The task> Take the entries below and reproduce exactly the portion that begins at the line containing "F1 10 шт UG" and ends at the line containing "МЫ В КРАСНОЯРСКЕ", keeping both ends, dropping pictures, and adding nothing else.

Information provided>
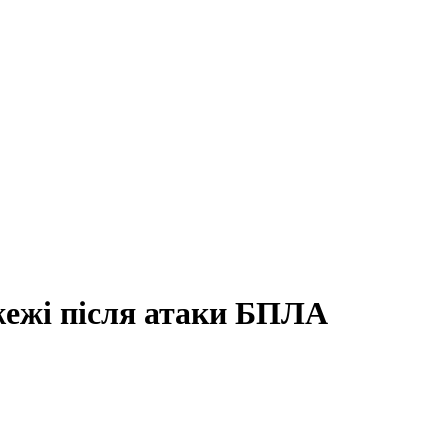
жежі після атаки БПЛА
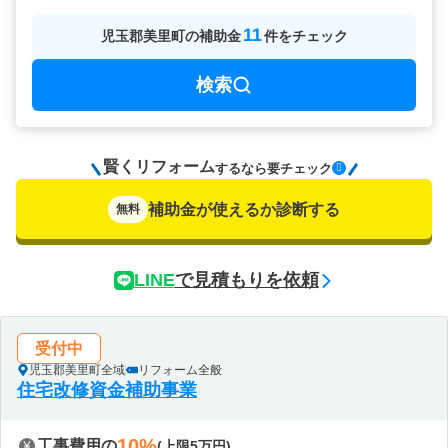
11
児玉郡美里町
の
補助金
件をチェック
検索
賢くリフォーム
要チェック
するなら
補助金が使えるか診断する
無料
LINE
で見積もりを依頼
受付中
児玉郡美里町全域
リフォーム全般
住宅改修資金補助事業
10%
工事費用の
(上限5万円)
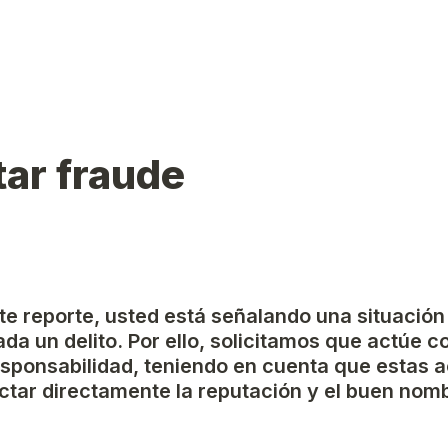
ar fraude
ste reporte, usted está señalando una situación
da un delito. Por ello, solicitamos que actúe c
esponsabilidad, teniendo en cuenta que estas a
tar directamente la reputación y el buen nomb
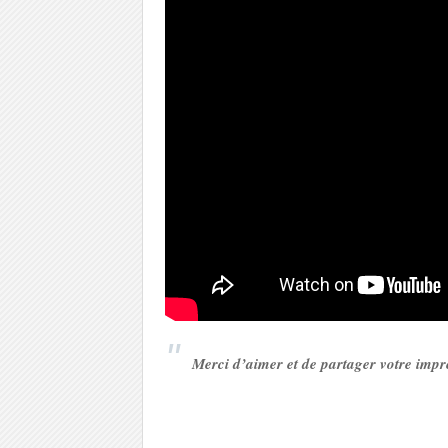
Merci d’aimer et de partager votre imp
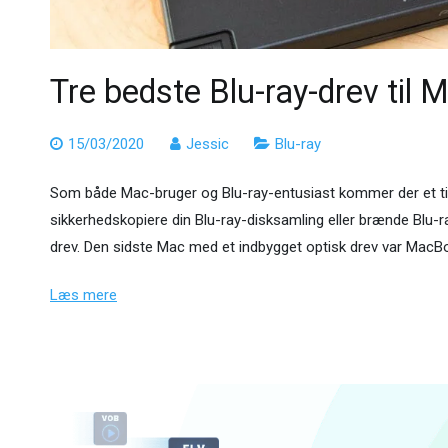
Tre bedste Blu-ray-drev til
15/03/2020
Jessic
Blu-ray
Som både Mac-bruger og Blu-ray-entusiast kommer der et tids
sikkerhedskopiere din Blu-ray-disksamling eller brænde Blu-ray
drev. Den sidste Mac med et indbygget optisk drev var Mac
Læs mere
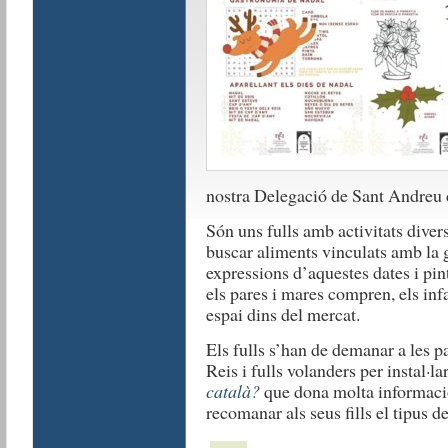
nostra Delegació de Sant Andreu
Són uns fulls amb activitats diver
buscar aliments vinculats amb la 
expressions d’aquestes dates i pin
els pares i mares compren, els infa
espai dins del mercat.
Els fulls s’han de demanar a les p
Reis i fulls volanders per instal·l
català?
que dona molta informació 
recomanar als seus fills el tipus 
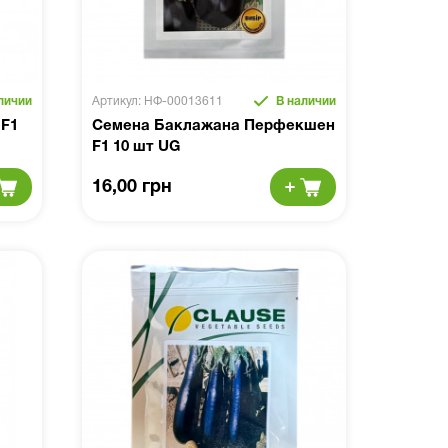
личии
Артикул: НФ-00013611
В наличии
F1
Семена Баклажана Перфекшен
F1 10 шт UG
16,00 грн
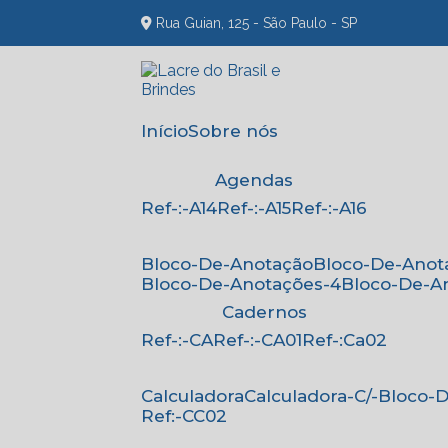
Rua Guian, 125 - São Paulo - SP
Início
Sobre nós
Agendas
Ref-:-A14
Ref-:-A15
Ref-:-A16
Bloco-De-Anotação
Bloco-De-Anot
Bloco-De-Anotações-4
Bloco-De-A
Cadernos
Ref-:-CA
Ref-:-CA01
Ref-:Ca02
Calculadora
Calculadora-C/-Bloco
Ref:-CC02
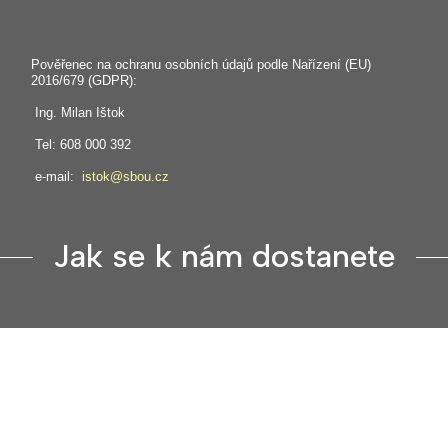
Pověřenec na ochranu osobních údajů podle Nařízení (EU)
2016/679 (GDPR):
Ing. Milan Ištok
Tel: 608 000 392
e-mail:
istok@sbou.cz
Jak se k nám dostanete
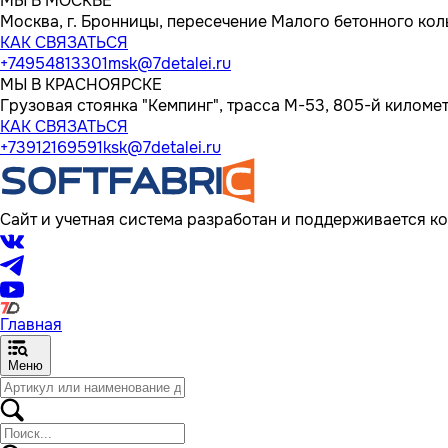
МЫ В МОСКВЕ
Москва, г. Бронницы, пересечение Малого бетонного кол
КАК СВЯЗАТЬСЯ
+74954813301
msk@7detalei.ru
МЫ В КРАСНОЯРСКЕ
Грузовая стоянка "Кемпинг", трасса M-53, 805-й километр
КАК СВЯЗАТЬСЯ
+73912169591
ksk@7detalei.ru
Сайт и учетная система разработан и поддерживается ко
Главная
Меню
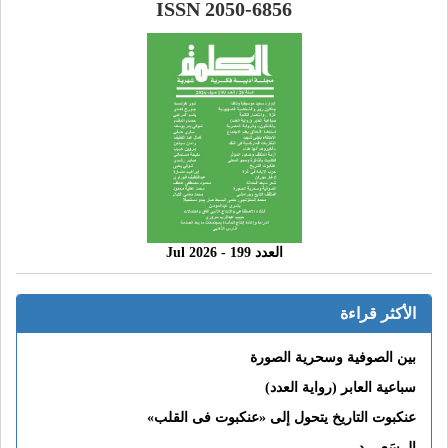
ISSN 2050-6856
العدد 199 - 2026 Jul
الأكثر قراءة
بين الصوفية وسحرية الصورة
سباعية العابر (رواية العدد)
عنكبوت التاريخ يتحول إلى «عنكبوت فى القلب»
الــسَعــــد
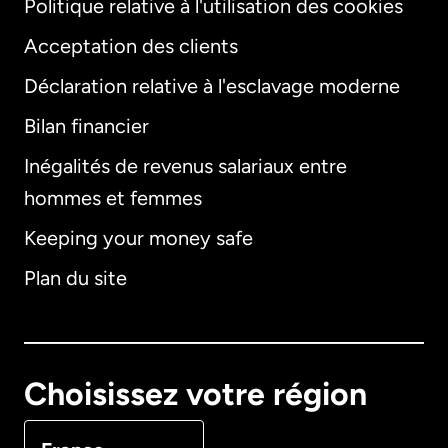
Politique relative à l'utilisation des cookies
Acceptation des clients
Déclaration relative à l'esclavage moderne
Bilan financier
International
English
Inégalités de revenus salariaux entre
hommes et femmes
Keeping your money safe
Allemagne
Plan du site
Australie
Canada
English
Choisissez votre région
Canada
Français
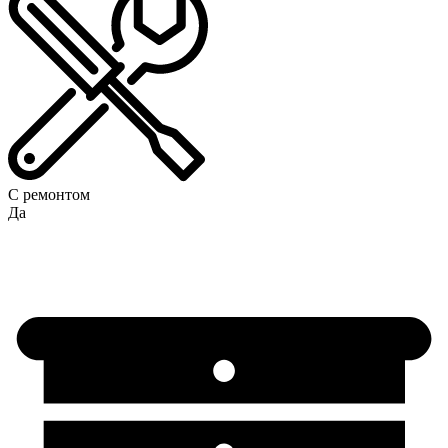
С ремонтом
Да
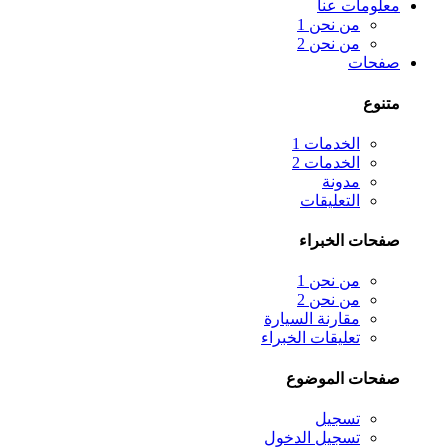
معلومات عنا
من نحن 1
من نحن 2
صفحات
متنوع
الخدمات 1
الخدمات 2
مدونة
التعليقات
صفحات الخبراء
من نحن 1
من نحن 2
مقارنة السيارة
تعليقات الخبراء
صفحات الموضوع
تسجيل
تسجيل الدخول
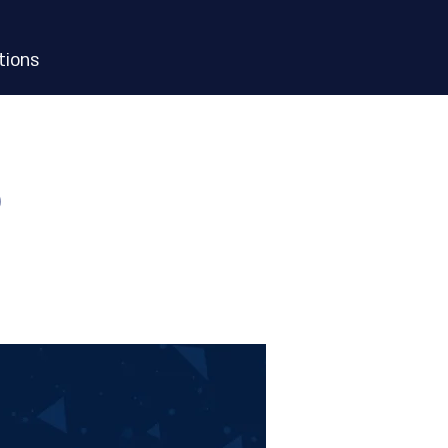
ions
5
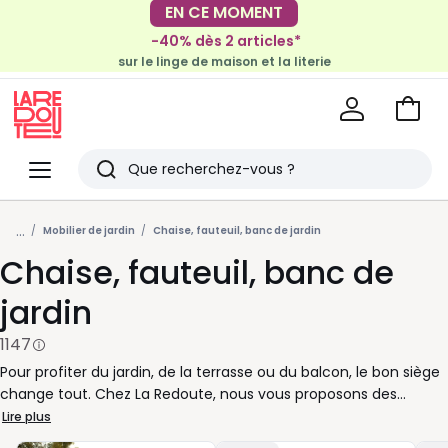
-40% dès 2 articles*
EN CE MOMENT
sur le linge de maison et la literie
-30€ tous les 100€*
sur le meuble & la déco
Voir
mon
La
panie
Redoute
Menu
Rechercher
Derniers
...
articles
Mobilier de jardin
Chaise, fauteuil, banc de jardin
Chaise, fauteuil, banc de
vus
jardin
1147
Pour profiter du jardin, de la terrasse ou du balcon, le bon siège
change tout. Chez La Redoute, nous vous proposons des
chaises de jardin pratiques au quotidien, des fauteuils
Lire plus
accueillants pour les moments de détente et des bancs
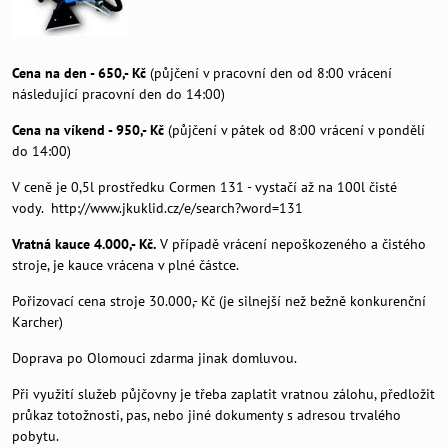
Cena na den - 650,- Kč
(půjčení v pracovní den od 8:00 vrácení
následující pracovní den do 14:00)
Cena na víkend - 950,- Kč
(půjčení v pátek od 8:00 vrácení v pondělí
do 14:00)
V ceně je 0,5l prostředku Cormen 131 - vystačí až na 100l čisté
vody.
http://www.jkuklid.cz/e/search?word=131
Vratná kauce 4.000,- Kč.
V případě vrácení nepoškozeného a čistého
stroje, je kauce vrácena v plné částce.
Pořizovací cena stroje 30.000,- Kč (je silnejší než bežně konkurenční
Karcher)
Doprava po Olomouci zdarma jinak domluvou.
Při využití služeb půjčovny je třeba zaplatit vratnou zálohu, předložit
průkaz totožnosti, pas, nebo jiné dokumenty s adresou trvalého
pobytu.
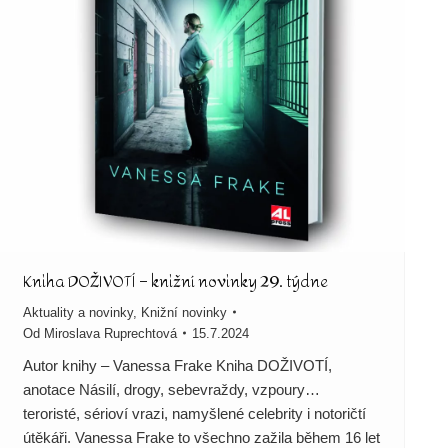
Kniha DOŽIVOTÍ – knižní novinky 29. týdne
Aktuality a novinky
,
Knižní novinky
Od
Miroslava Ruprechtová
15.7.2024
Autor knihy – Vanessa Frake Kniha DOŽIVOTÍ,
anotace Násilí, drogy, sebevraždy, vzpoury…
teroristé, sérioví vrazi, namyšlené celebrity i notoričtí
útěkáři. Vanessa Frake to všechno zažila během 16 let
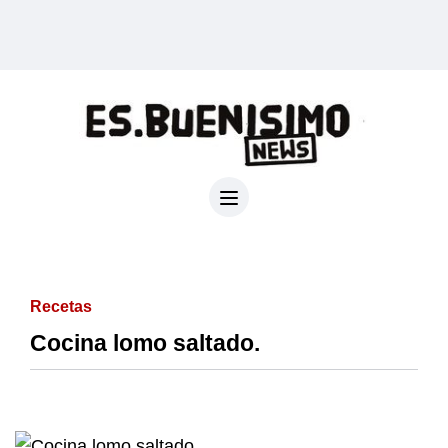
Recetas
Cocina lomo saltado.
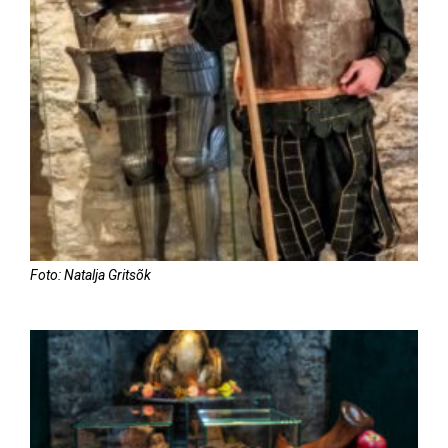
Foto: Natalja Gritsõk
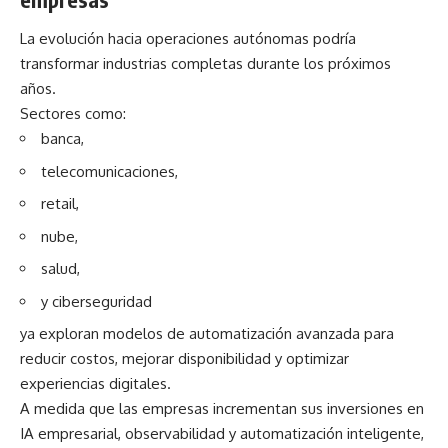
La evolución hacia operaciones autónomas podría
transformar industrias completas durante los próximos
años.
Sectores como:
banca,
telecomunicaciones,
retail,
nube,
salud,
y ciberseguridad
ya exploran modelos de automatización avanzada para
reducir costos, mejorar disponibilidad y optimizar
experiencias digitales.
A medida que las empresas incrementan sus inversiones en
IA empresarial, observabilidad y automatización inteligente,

Exercise solution>
F1 10 шт UG
16,00 грн
Rua Guian, 125 - São Paulo - SP
Início
Sobre nós
Agendas
Ref-:-A14
Ref-:-A15
Ref-:-A16
Bloco-De-Anotação
Bloco-De-Anot
Bloco-De-Anotações-4
Bloco-De-A
Cadernos
Ref-:-CA
Ref-:-CA01
Ref-:Ca02
Calculadora
Calculadora-C/-Bloco
Ref:-CC02
Pověřenec na ochranu osobních údajů podle Nařízení (EU)
2016/679 (GDPR):
Ing. Milan Ištok
Tel: 608 000 392
e-mail:
istok@sbou.cz
Jak se k nám dostanete
МЫ В МОСКВЕ
Москва, г. Бронницы, пересечение Малого бетонного кол
КАК СВЯЗАТЬСЯ
+74954813301
msk@7detalei.ru
МЫ В КРАСНОЯРСКЕ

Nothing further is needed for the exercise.